Yesterday I flew the Concorde sim at the Brooklands museum. Just two words: do it! It’s an amazing experience. Not cheap, but if you can afford to fly the real thing, you can afford it – equivalent to 3-4 hours of spam-can flying.
It’s an all-day event, of which you spend about 30 minutes flying the sim, and the rest of the afternoon watching other people do it. There were four of us, three experienced pilots and one non-pilot (the wife of one of the other pilots). I did an extended circuit of Heathrow, and for my second flight a circuit of the old Kai Tak in Hong Kong.
The sim is the actual BA sim, which used to be at Filton, carefully reconstructed by enthusiasts. It doesn’t move but it is an actual Concorde flight deck, complete with authentic 1970s instruments. The only “modern” thing is the external visuals, which use MS Flight Sim.

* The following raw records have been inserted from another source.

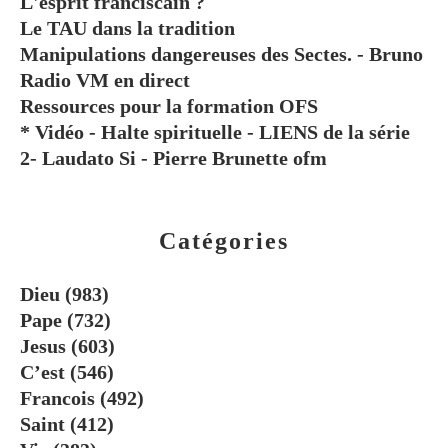
L'esprit franciscain ?
Le TAU dans la tradition
Manipulations dangereuses des Sectes. - Bruno
Radio VM en direct
Ressources pour la formation OFS
* Vidéo - Halte spirituelle - LIENS de la série
2- Laudato Si - Pierre Brunette ofm
Catégories
Dieu
(983)
Pape
(732)
Jesus
(603)
C’est
(546)
Francois
(492)
Saint
(412)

There are two ex-BA Concorde pilots as instructors – the actual names vary – who right-seat and instruct you through the flight. That in itself is a great privilege, meeting them and chatting with them.
johnh wrote:
The sim is the actual BA sim, which used to be at Filton, carefully reconstructed by enthusiasts. It doesn’t move but it is an actual Concorde flight deck, complete with authentic 1970s instruments. The only “modern” thing is the external visuals, which use MS Flight Sim.
I’d love to fly it. Friends of mine did when it still was at Filton, but I am told that apart from the missing motion, it is in many regards better today than it was when it actually was used to train pilots. Here’s a video showing Capt Mike Bannister demonstrating the Sim.
Some information on the sim
http://www.concordeproject.com/simulator.html
The picture at 00:37 in that video, second from the left, is the lady who taught me to fly in 2011.